As a side note, GDP adjusted for inflation does NOT use the CPI inflation figure, it uses another metric that is typically even lower than the CPI. In reality, if you start tracking price trends and a market basket of goods, you'll see that the miniscule "growth" of the U.S. economy reported in some years is in reality an economic contraction.

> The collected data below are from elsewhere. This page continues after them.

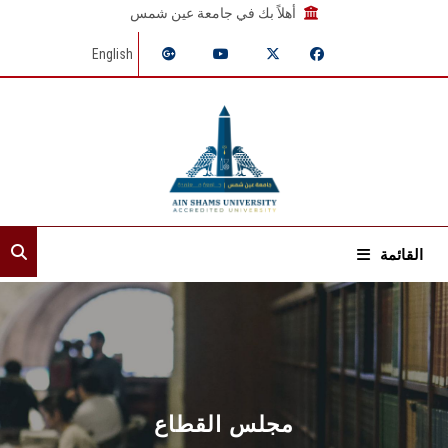
أهلاً بك في جامعة عين شمس
English
القائمة
الرئيسية
عن القطاع
إدارات القطاع
مجلس القطاع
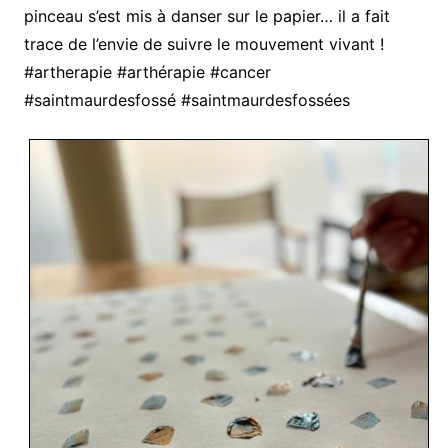
pinceau s’est mis à danser sur le papier… il a fait
trace de l’envie de suivre le mouvement vivant !
#artherapie #arthérapie #cancer
#saintmaurdesfossé #saintmaurdesfossées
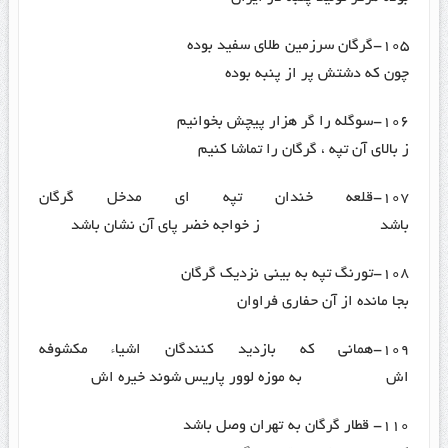
۱۰۵-گرگان سرزمین طلای سفید بوده
چون که دشتش پر از پنبه بوده
۱۰۶-سوگله را گر هزار پیچش بخوانیم
ز بالای آن تپه ، گرگان را تماشا کنیم
۱۰۷-قلعه خندان تپه ای مدخل گرگان
باشد ز خواجه خضر پای آن نشان باشد
۱۰۸-تورنگ تپه به بینی نزدیک گرگان
بجا مانده از آن حفاری فراوان
۱۰۹-همانی که بازدید کنندگان اشیاء مکشوفه
اش به موزه لوور پاریس شوند خیره اش
۱۱۰- قطار گرگان به تهران وصل باشد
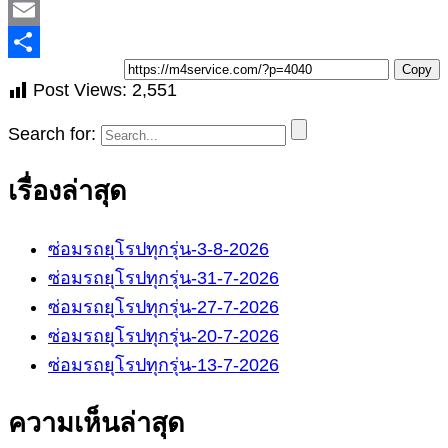
Copy
Post Views:
2,551
Search for:
เรื่องล่าสุด
ซ่อมรถยุโรปทุกรุ่น-3-8-2026
ซ่อมรถยุโรปทุกรุ่น-31-7-2026
ซ่อมรถยุโรปทุกรุ่น-27-7-2026
ซ่อมรถยุโรปทุกรุ่น-20-7-2026
ซ่อมรถยุโรปทุกรุ่น-13-7-2026
ความเห็นล่าสุด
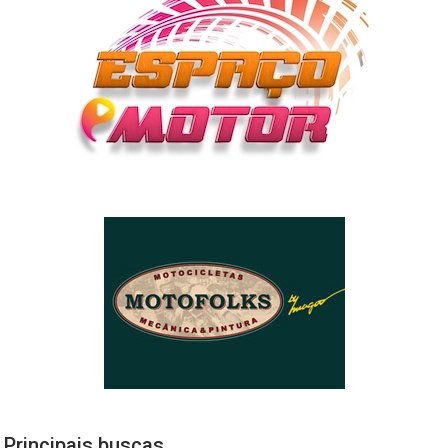
Principais buscas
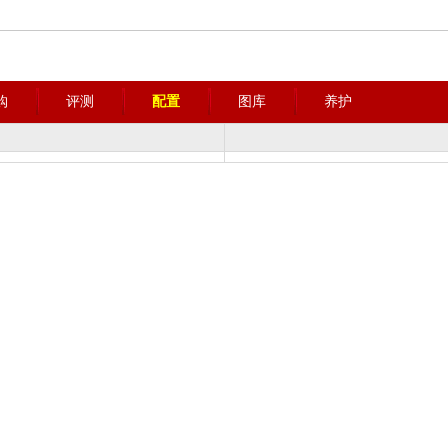
购
评测
配置
图库
养护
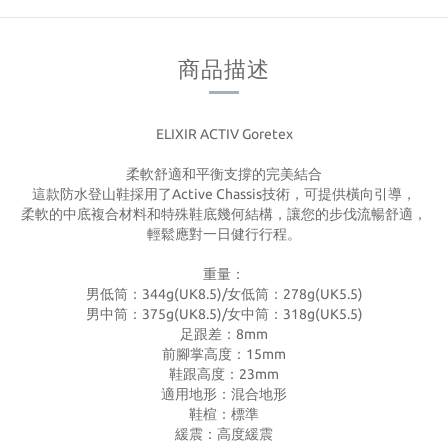
商品描述
ELIXIR ACTIV Goretex
柔軟舒適和平衡支撐的完美結合
這款防水登山鞋採用了Active Chassis技術，可提供橫向引導，
柔軟的中底複合材料和特殊鞋底幾何結構，讓您的步伐流暢舒適，
輕鬆應對一日健行行程。
重量：
男低筒：344g(UK8.5)/女低筒：278g(UK5.5)
男中筒：375g(UK8.5)/女中筒：318g(UK5.5)
足跟差：8mm
前腳掌高度：15mm
鞋跟高度：23mm
適用地形：混合地形
鞋楦：標準
緩震：高度緩震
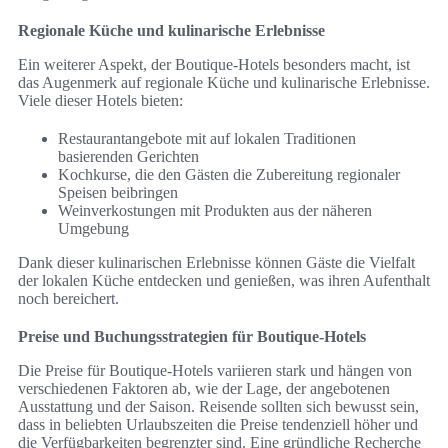
Regionale Küche und kulinarische Erlebnisse
Ein weiterer Aspekt, der Boutique-Hotels besonders macht, ist
das Augenmerk auf regionale Küche und kulinarische Erlebnisse.
Viele dieser Hotels bieten:
Restaurantangebote mit auf lokalen Traditionen
basierenden Gerichten
Kochkurse, die den Gästen die Zubereitung regionaler
Speisen beibringen
Weinverkostungen mit Produkten aus der näheren
Umgebung
Dank dieser kulinarischen Erlebnisse können Gäste die Vielfalt
der lokalen Küche entdecken und genießen, was ihren Aufenthalt
noch bereichert.
Preise und Buchungsstrategien für Boutique-Hotels
Die Preise für Boutique-Hotels variieren stark und hängen von
verschiedenen Faktoren ab, wie der Lage, der angebotenen
Ausstattung und der Saison. Reisende sollten sich bewusst sein,
dass in beliebten Urlaubszeiten die Preise tendenziell höher und
die Verfügbarkeiten begrenzter sind. Eine gründliche Recherche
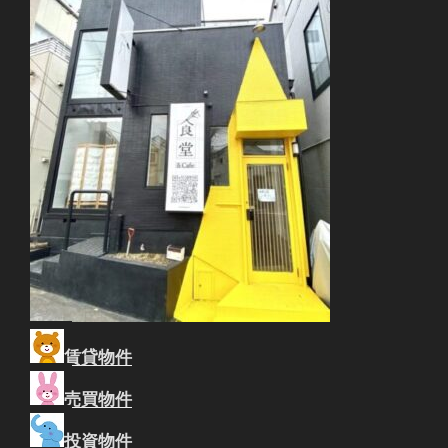
賃貸物件
売買物件
投資物件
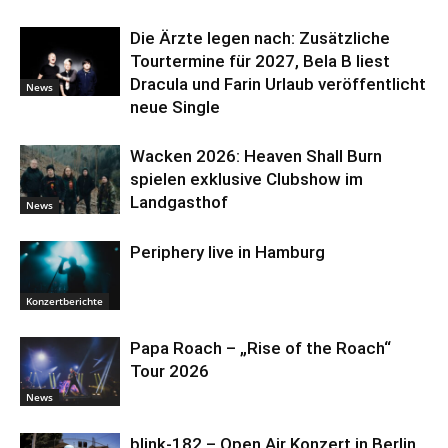
Die Ärzte legen nach: Zusätzliche
Tourtermine für 2027, Bela B liest
Dracula und Farin Urlaub veröffentlicht
News
neue Single
Wacken 2026: Heaven Shall Burn
spielen exklusive Clubshow im
Landgasthof
News
Periphery live in Hamburg
Konzertberichte
Papa Roach – „Rise of the Roach“
Tour 2026
News
blink-182 – Open Air Konzert in Berlin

We've simply got a greater number of people chasing fewer well-paying jobs than we did decades ago.

And, of course, we no longer have published M3 data. "Too expensive too collect, and really doesn't tell us anything that M1 and M2 don't about inflation" says the Fed.

Oh, and then we have employment figures as well.

At the end of the day, if by flawed yard sticks and some clever little economic "stimulus" you can keep the DJIA up, the CPI and Unemployment figures down, then everyone's going to assume you're doing a good job. People typically don't look beyond those three little barometers.
Link Posted: 1/6/2012 2:28:01 AM EDT
[#19]
Quoted:

Oh, and then we have employment figures as well.

At the end of the day, if by flawed yard sticks and some clever little economic "stimulus" you can keep the DJIA up, the CPI and Unemployment figures down, then everyone's going to assume you're doing a good job. People typically don't look beyond those three little barometers.


I have occasionally looked at the U6 employment numbers, and by gosh, they don't seem to be going up either. Where did all those people who dropped off the unemployment rolls go then? They must have died.

I wish the news media would do at least a little digging and report other numbers like the U6 numbers. But then those numbers would make their golden haired boy look badly.


Link Posted: 1/6/2012 3:32:36 AM EDT
[#20]



Quoted:




I don't have any hard numbers.  I do not track imaginary baskets of goods.  



fro


This shouldn't be that hard to do, maybe I'll give it a whack.  Pick the top 25 or so things we buy each week/month and keep a spreadsheet, and see where it is in dec:  20 gal of diesel, fryer chicken, 1 pound of balogna, 20 gal of propane, box of cheerios, 2 gallons of milk, ...



It would be the Slice index, based on what we use here, but would be marginally useful?



Interesting idea, and overall a good read froz, thanks.